Just realized I never really finished the Tale of the 3-Day.
Day Three we woke up just a little stiffer and creakier than the previous morning. We ate a 5am breakfast again and then spent a good half hour or so doctoring and prepping our feet. I should have bought stock in BodyGlide, Blister Blocker and moleskin. It was a nice dark, clear morning, and I got to take a great picture of the moon with a few nice neighborly celestial bodies.
This day we left Fairmount Park for the last time (well, until next year's walk). We headed down through neighborhoods I don't know well ... through what's known as the Main Line (on the west side of Philly). Nice rich homes.
The people along the route were awesome today, too. Families set up pink plastic tableclothed tabled with pink-frosted sugar cookies and bowls of tootsie rolls. One woman even opened up her two bathrooms to walkers (which I took advantage of ... dang Gatorade. They tell you to push the Gatorade and not just drink water, to keep your electrolytes inbalance, but what they don't tell you is that when you drink it while your electrolytes are basically already in balance, well ... your body flushes out all the salts in a hurry).

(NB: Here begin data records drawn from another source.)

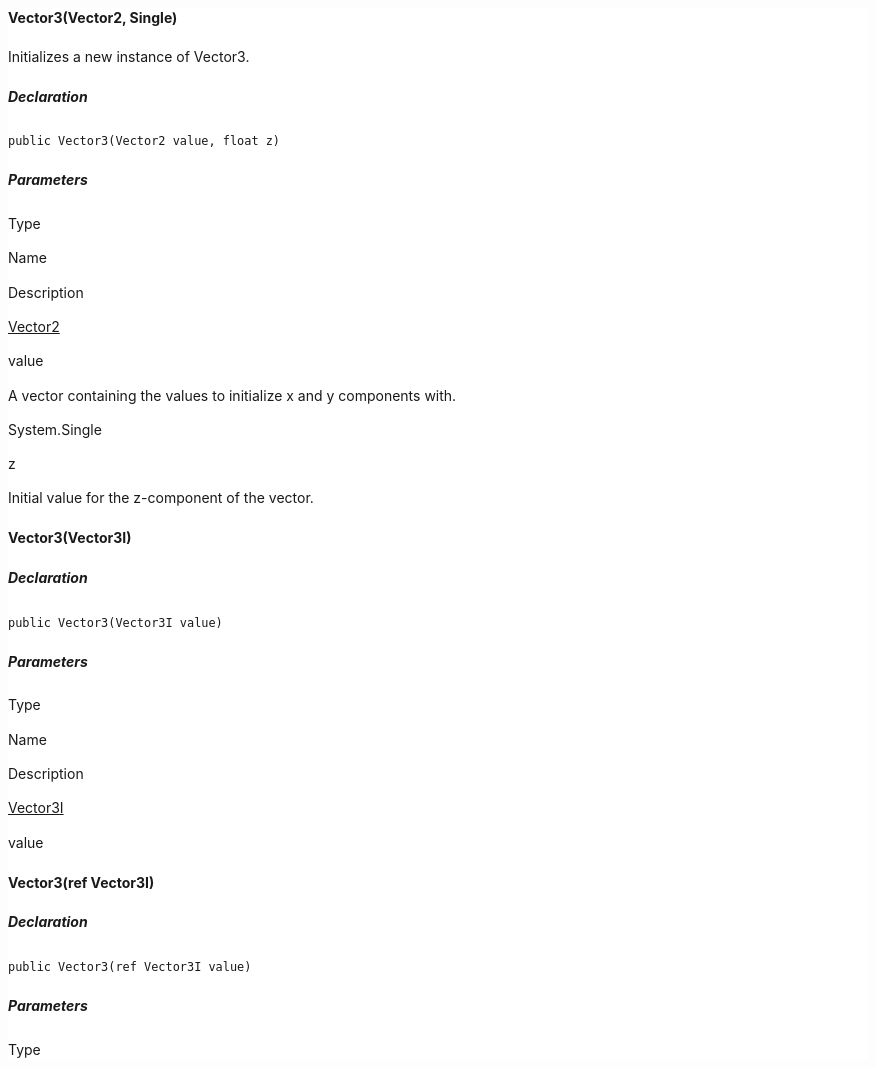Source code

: #### Vector3(Vector2, Single)

Initializes a new instance of Vector3.

##### Declaration

```
public Vector3(Vector2 value, float z)
```

##### Parameters

Type

Name

Description

[Vector2](https://keensoftwarehouse.github.io/SpaceEngineersModAPI/api/VRageMath.Vector2.html)

value

A vector containing the values to initialize x and y components with.

System.Single

z

Initial value for the z-component of the vector.

#### Vector3(Vector3I)

##### Declaration

```
public Vector3(Vector3I value)
```

##### Parameters

Type

Name

Description

[Vector3I](https://keensoftwarehouse.github.io/SpaceEngineersModAPI/api/VRageMath.Vector3I.html)

value

#### Vector3(ref Vector3I)

##### Declaration

```
public Vector3(ref Vector3I value)
```

##### Parameters

Type
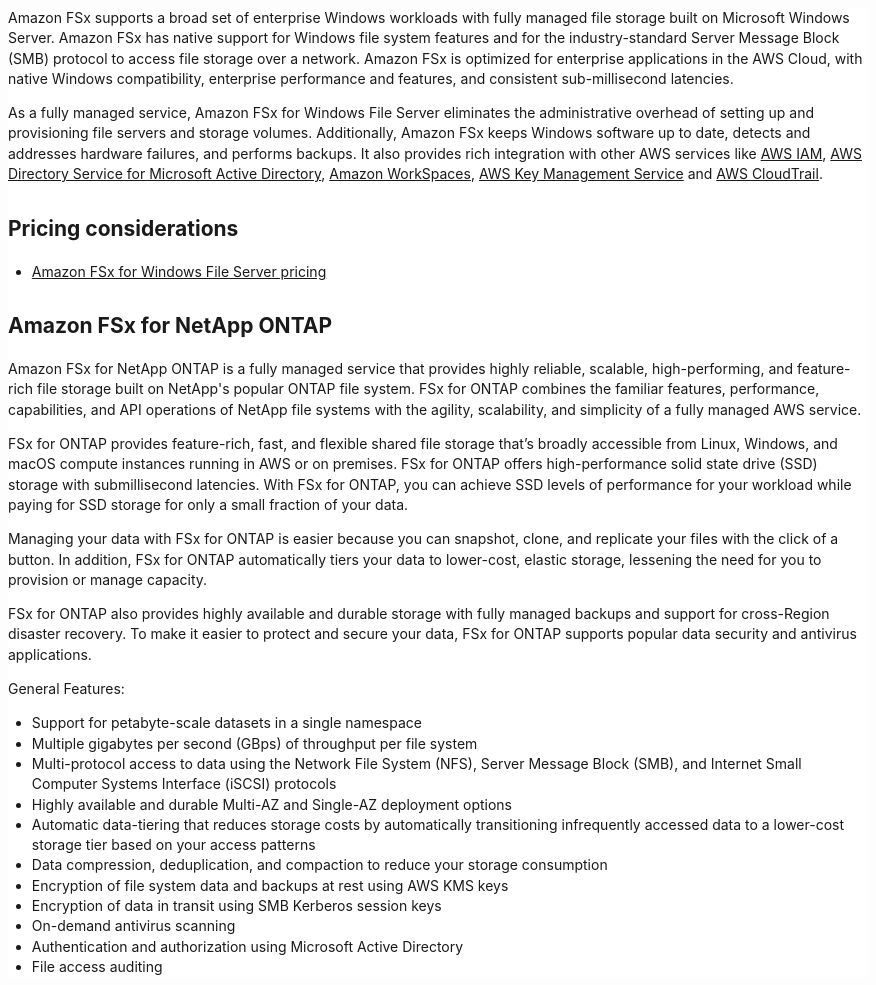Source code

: Amazon FSx supports a broad set of enterprise Windows workloads with fully managed file storage built on Microsoft Windows Server. Amazon FSx has native support for Windows file system features and for the industry-standard Server Message Block (SMB) protocol to access file storage over a network. Amazon FSx is optimized for enterprise applications in the AWS Cloud, with native Windows compatibility, enterprise performance and features, and consistent sub-millisecond latencies.  

As a fully managed service, Amazon FSx for Windows File Server eliminates the administrative overhead of setting up and provisioning file servers and storage volumes. Additionally, Amazon FSx keeps Windows software up to date, detects and addresses hardware failures, and performs backups. It also provides rich integration with other AWS services like [AWS IAM](https://docs.aws.amazon.com/IAM/latest/UserGuide/introduction.html), [AWS Directory Service for Microsoft Active Directory](https://docs.aws.amazon.com/directoryservice/latest/admin-guide/directory_microsoft_ad.html), [Amazon WorkSpaces](https://docs.aws.amazon.com/workspaces/latest/adminguide/amazon-workspaces.html), [AWS Key Management Service](https://docs.aws.amazon.com/kms/latest/developerguide/overview.html) and [AWS CloudTrail](https://docs.aws.amazon.com/awscloudtrail/latest/userguide/cloudtrail-user-guide.html).

## Pricing considerations

- [Amazon FSx for Windows File Server pricing](https://aws.amazon.com/fsx/windows/pricing/?refid=ap_card)


## Amazon FSx for NetApp ONTAP

Amazon FSx for NetApp ONTAP is a fully managed service that provides highly reliable, scalable, high-performing, and feature-rich file storage built on NetApp's popular ONTAP file system. FSx for ONTAP combines the familiar features, performance, capabilities, and API operations of NetApp file systems with the agility, scalability, and simplicity of a fully managed AWS service.

FSx for ONTAP provides feature-rich, fast, and flexible shared file storage that’s broadly accessible from Linux, Windows, and macOS compute instances running in AWS or on premises. FSx for ONTAP offers high-performance solid state drive (SSD) storage with submillisecond latencies. With FSx for ONTAP, you can achieve SSD levels of performance for your workload while paying for SSD storage for only a small fraction of your data.

Managing your data with FSx for ONTAP is easier because you can snapshot, clone, and replicate your files with the click of a button. In addition, FSx for ONTAP automatically tiers your data to lower-cost, elastic storage, lessening the need for you to provision or manage capacity.

FSx for ONTAP also provides highly available and durable storage with fully managed backups and support for cross-Region disaster recovery. To make it easier to protect and secure your data, FSx for ONTAP supports popular data security and antivirus applications. 

General Features:

- Support for petabyte-scale datasets in a single namespace
- Multiple gigabytes per second (GBps) of throughput per file system
- Multi-protocol access to data using the Network File System (NFS), Server Message Block (SMB), and Internet Small Computer Systems Interface (iSCSI) protocols
- Highly available and durable Multi-AZ and Single-AZ deployment options
- Automatic data-tiering that reduces storage costs by automatically transitioning infrequently accessed data to a lower-cost storage tier based on your access patterns
- Data compression, deduplication, and compaction to reduce your storage consumption
- Encryption of file system data and backups at rest using AWS KMS keys
- Encryption of data in transit using SMB Kerberos session keys
- On-demand antivirus scanning
- Authentication and authorization using Microsoft Active Directory
- File access auditing
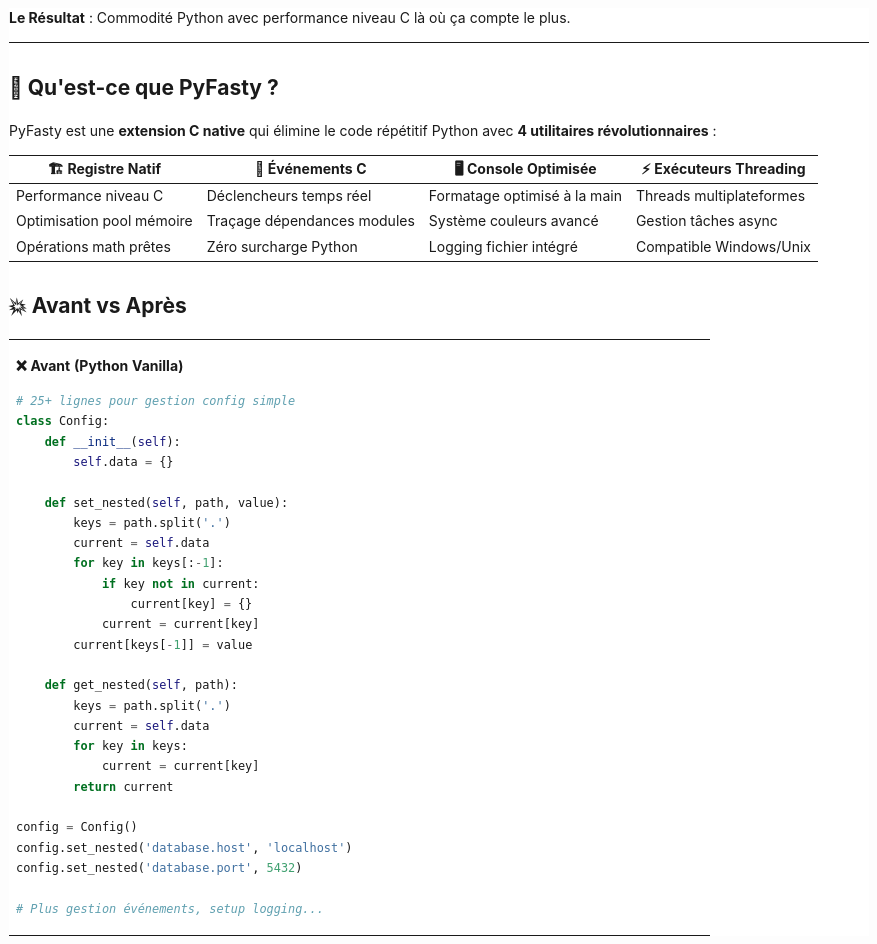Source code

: **Le Résultat** : Commodité Python avec performance niveau C là où ça compte le plus.

---

## 🎯 **Qu'est-ce que PyFasty ?**

PyFasty est une **extension C native** qui élimine le code répétitif Python avec **4 utilitaires révolutionnaires** :

| 🏗️ **Registre Natif** | 📡 **Événements C** | 🖥️ **Console Optimisée** | ⚡ **Exécuteurs Threading** |
|------------------------|------------------------|-------------------------|------------------------|
| Performance niveau C | Déclencheurs temps réel | Formatage optimisé à la main | Threads multiplateformes |
| Optimisation pool mémoire | Traçage dépendances modules | Système couleurs avancé | Gestion tâches async |
| Opérations math prêtes | Zéro surcharge Python | Logging fichier intégré | Compatible Windows/Unix |

## 💥 **Avant vs Après**

<table>
<tr>
<td width="50%">

**❌ Avant (Python Vanilla)**
```python
# 25+ lignes pour gestion config simple
class Config:
    def __init__(self):
        self.data = {}
    
    def set_nested(self, path, value):
        keys = path.split('.')
        current = self.data
        for key in keys[:-1]:
            if key not in current:
                current[key] = {}
            current = current[key]
        current[keys[-1]] = value
    
    def get_nested(self, path):
        keys = path.split('.')
        current = self.data
        for key in keys:
            current = current[key]
        return current

config = Config()
config.set_nested('database.host', 'localhost')
config.set_nested('database.port', 5432)

# Plus gestion événements, setup logging...
```
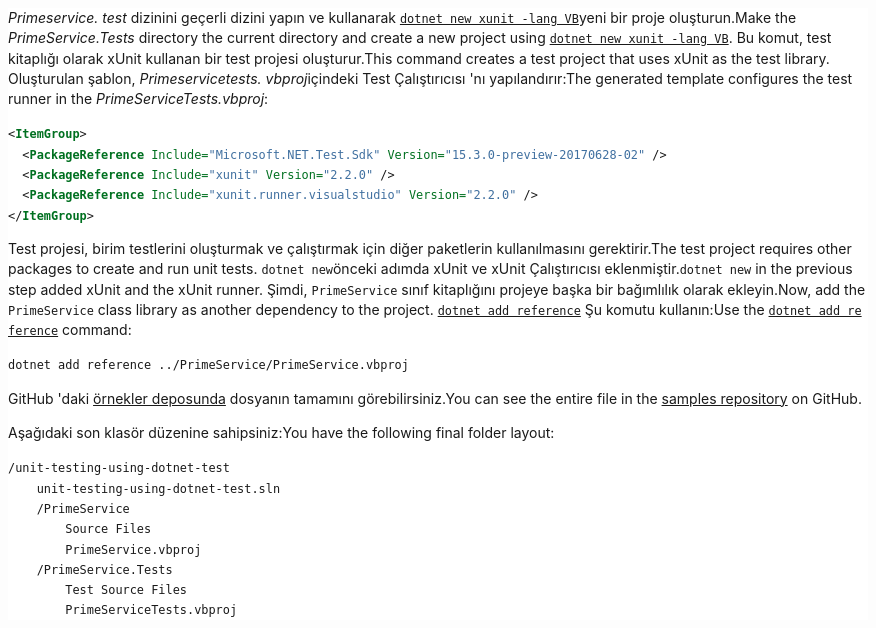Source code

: <span data-ttu-id="9537c-122">*Primeservice. test* dizinini geçerli dizini yapın ve kullanarak [`dotnet new xunit -lang VB`](../tools/dotnet-new.md)yeni bir proje oluşturun.</span><span class="sxs-lookup"><span data-stu-id="9537c-122">Make the *PrimeService.Tests* directory the current directory and create a new project using [`dotnet new xunit -lang VB`](../tools/dotnet-new.md).</span></span> <span data-ttu-id="9537c-123">Bu komut, test kitaplığı olarak xUnit kullanan bir test projesi oluşturur.</span><span class="sxs-lookup"><span data-stu-id="9537c-123">This command creates a test project that uses xUnit as the test library.</span></span> <span data-ttu-id="9537c-124">Oluşturulan şablon, *Primeservicetests. vbproj*içindeki Test Çalıştırıcısı 'nı yapılandırır:</span><span class="sxs-lookup"><span data-stu-id="9537c-124">The generated template configures the test runner in the *PrimeServiceTests.vbproj*:</span></span>

```xml
<ItemGroup>
  <PackageReference Include="Microsoft.NET.Test.Sdk" Version="15.3.0-preview-20170628-02" />
  <PackageReference Include="xunit" Version="2.2.0" />
  <PackageReference Include="xunit.runner.visualstudio" Version="2.2.0" />
</ItemGroup>
```

<span data-ttu-id="9537c-125">Test projesi, birim testlerini oluşturmak ve çalıştırmak için diğer paketlerin kullanılmasını gerektirir.</span><span class="sxs-lookup"><span data-stu-id="9537c-125">The test project requires other packages to create and run unit tests.</span></span> <span data-ttu-id="9537c-126">`dotnet new`önceki adımda xUnit ve xUnit Çalıştırıcısı eklenmiştir.</span><span class="sxs-lookup"><span data-stu-id="9537c-126">`dotnet new` in the previous step added xUnit and the xUnit runner.</span></span> <span data-ttu-id="9537c-127">Şimdi, `PrimeService` sınıf kitaplığını projeye başka bir bağımlılık olarak ekleyin.</span><span class="sxs-lookup"><span data-stu-id="9537c-127">Now, add the `PrimeService` class library as another dependency to the project.</span></span> <span data-ttu-id="9537c-128">[`dotnet add reference`](../tools/dotnet-add-reference.md) Şu komutu kullanın:</span><span class="sxs-lookup"><span data-stu-id="9537c-128">Use the [`dotnet add reference`](../tools/dotnet-add-reference.md) command:</span></span>

```dotnetcli
dotnet add reference ../PrimeService/PrimeService.vbproj
```

<span data-ttu-id="9537c-129">GitHub 'daki [örnekler deposunda](https://github.com/dotnet/samples/blob/master/core/getting-started/unit-testing-vb-dotnet-test/PrimeService.Tests/PrimeService.Tests.vbproj) dosyanın tamamını görebilirsiniz.</span><span class="sxs-lookup"><span data-stu-id="9537c-129">You can see the entire file in the [samples repository](https://github.com/dotnet/samples/blob/master/core/getting-started/unit-testing-vb-dotnet-test/PrimeService.Tests/PrimeService.Tests.vbproj) on GitHub.</span></span>

<span data-ttu-id="9537c-130">Aşağıdaki son klasör düzenine sahipsiniz:</span><span class="sxs-lookup"><span data-stu-id="9537c-130">You have the following final folder layout:</span></span>

```
/unit-testing-using-dotnet-test
    unit-testing-using-dotnet-test.sln
    /PrimeService
        Source Files
        PrimeService.vbproj
    /PrimeService.Tests
        Test Source Files
        PrimeServiceTests.vbproj
```
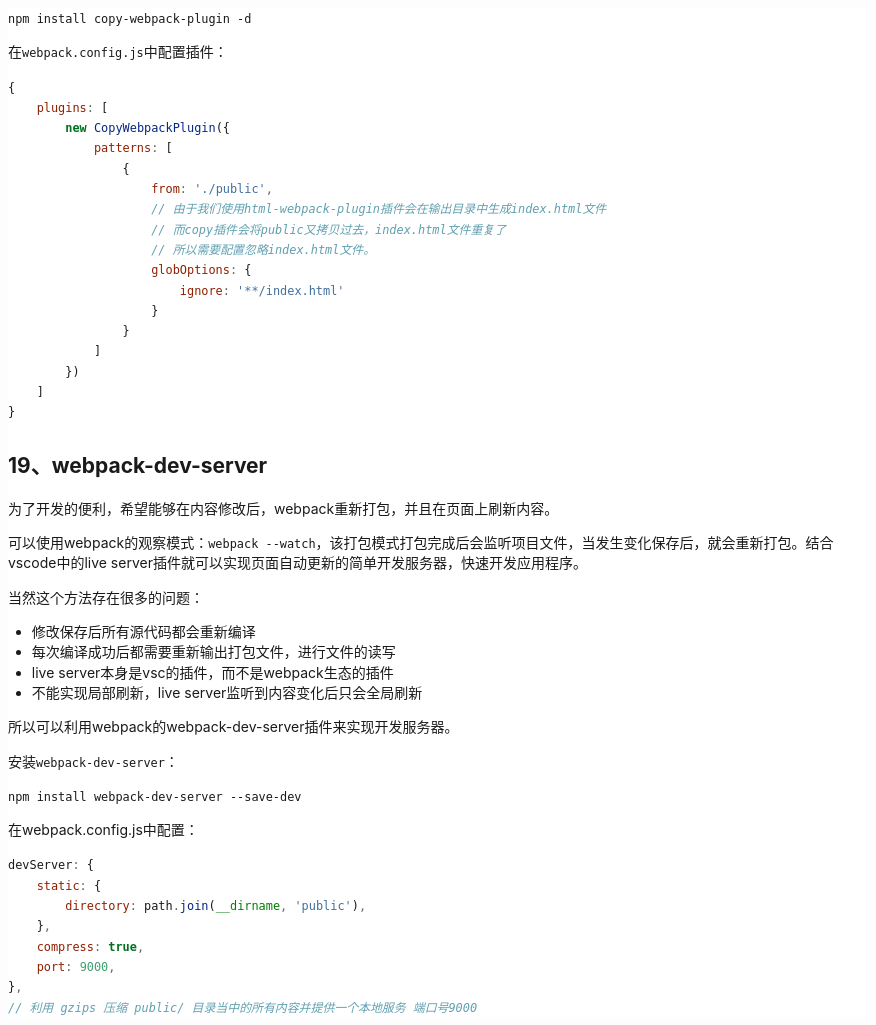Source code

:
 ```shell
npm install copy-webpack-plugin -d
```

在`webpack.config.js`中配置插件：

```js
{
	plugins: [
		new CopyWebpackPlugin({
            patterns: [
                {
                    from: './public',
                    // 由于我们使用html-webpack-plugin插件会在输出目录中生成index.html文件
                    // 而copy插件会将public又拷贝过去，index.html文件重复了
                    // 所以需要配置忽略index.html文件。
                    globOptions: {
                        ignore: '**/index.html'
                    }
                }
            ]
        })
	]
}
```



## 19、webpack-dev-server

为了开发的便利，希望能够在内容修改后，webpack重新打包，并且在页面上刷新内容。

可以使用webpack的观察模式：`webpack --watch`，该打包模式打包完成后会监听项目文件，当发生变化保存后，就会重新打包。结合vscode中的live server插件就可以实现页面自动更新的简单开发服务器，快速开发应用程序。

当然这个方法存在很多的问题：

- 修改保存后所有源代码都会重新编译
- 每次编译成功后都需要重新输出打包文件，进行文件的读写
- live server本身是vsc的插件，而不是webpack生态的插件
- 不能实现局部刷新，live server监听到内容变化后只会全局刷新

所以可以利用webpack的webpack-dev-server插件来实现开发服务器。

安装`webpack-dev-server`：

```shell
npm install webpack-dev-server --save-dev
```

在webpack.config.js中配置：

```js
devServer: {
	static: {
		directory: path.join(__dirname, 'public'),
	},
	compress: true,
	port: 9000,
},
// 利用 gzips 压缩 public/ 目录当中的所有内容并提供一个本地服务 端口号9000
```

The day quickly grew quite hot. Remember, a clear dawn may be beautiful to look at, but it bodes for a sun-beating-down-on-the-sidewalk kind of day. We pased by a closed Rita's Water Ice stand and almost cried. Then we saw "Pop's Water Ice" open for business! Wooo! Jen got lemon and I had strawberry lemonade. Just enough cool and refreshing to get us to our last Pit Stop of the walk.
Lunch was late this day. Not until mile 13. And after the longest stretch of unbroken walk of the whole weekend (3.5 miles). And after a series of long uphills. We were beat by then. And were happy to take the advice of experienced walkers. We figured how long the last 2.5 miles ot the finish were going to take and hung out at lunch until it was time to go. There's really nothing to do at the finish but wait for the final walkers so the Closing Ceremony can commence, and there's limited shade. Not somewhere good to hang out for a long time.
Jen and I left there with my friend, Dana's, team. It was really fun to walk with Dana for awhile.
The last mile or so was lined with cheering friends and family. We saw Lisa, the yellow car lady, one last time. I was starting to feel pretty proud and emotional. Jen looked beat and I kept being as chipper as I could. But I could really start to feel the emotion rising up. Finally we saw the finish area just ahead. I took a quick picture and kept going, trying not to burst into tears.
Then I saw the Odd Couple/Pink-Haired Guys. I lost it. Completely. As I sobbed (with joy? relief?), they both gave me a giant hug and told me how proud they were. WAAAAA!
Jen and I walked through the finish together, got scanned for one last time and picked up our Victory Shirts and pink roses. Then we both took turns on her cell trying to reach our significant others who were to meet us for the Closing Ceremonies. For the record, her Tom was there WAY early and came to visit us. Joe underestimated the traffic, so I didn't get to see him and the kids until after everything ended (though they did make it in time for the ceremonies).
We all lined up (6 people wide), with the survivors in their pink shirts in a separate group. The crew formed a sort of hallway for us to pass through while they cheered madly and then we entered a longer "hallway" of supporters also cheering madly while upbeat Celtic-ish music played everywhere. We waved to the supporters we'd recognized throughout the walk, we hugged, we cried a bit, and then we all shuffled into a big standing space in front of a stage (with a smaller round stage in the middle of the area, just like in the Opening Ceremonies).
Then the crew entered, and we all cheered madly for them. Then the survivors were announced. There was still cheering, but it definitely had a different quality to it. It kind of got quieter and then we all noticed people removing and holding up one sneaker (so, being lemmings, we did it too). It was an incredibly moving salute. I mean, after all ... the survivors are the inspiration for all of us, why we were all there.
Moving speeches, "you're all amazing" type talk (which we are). Jokes about portapotties, etc. Then it was over.
I finally made my way over to Joe and the kids and started crying again.
The rest is serious denouement. Dana and I waited outside the parking garage for about 35 minutes while Joe went for the van. We drove the hour or so home and went to Lonestar Steakhouse for a congratulatory meal. Looking mighty scrungy, I might add. I explained to the hostesses that we'd just, *just* walked 60 miles in 3 days to beat breast cancer and they were all, "Really???? No way!"
Mick, the manager, bought us each a drink. It did wonderful things to relax all those stiff muscles made even stiffer by the ride in the van.
It was weird. One solid night's sleep in my own bed later, and I hardly felt as though I'd done it. It was already fading a bit. My legs were a bit stiff and my feet were a bit sore, but nothing bad. By the second day when I returned to work (thank you Christopher Columbus!), I really felt basically fine. That whole next week I fell asleep watching tv by about 9pm, so I know I was recuperating. And I caught a cold or something and stayed home from work on Friday. But basically ... I kind of feel like I could already do it all over again.
Which I'm going to do. But not until October 2008.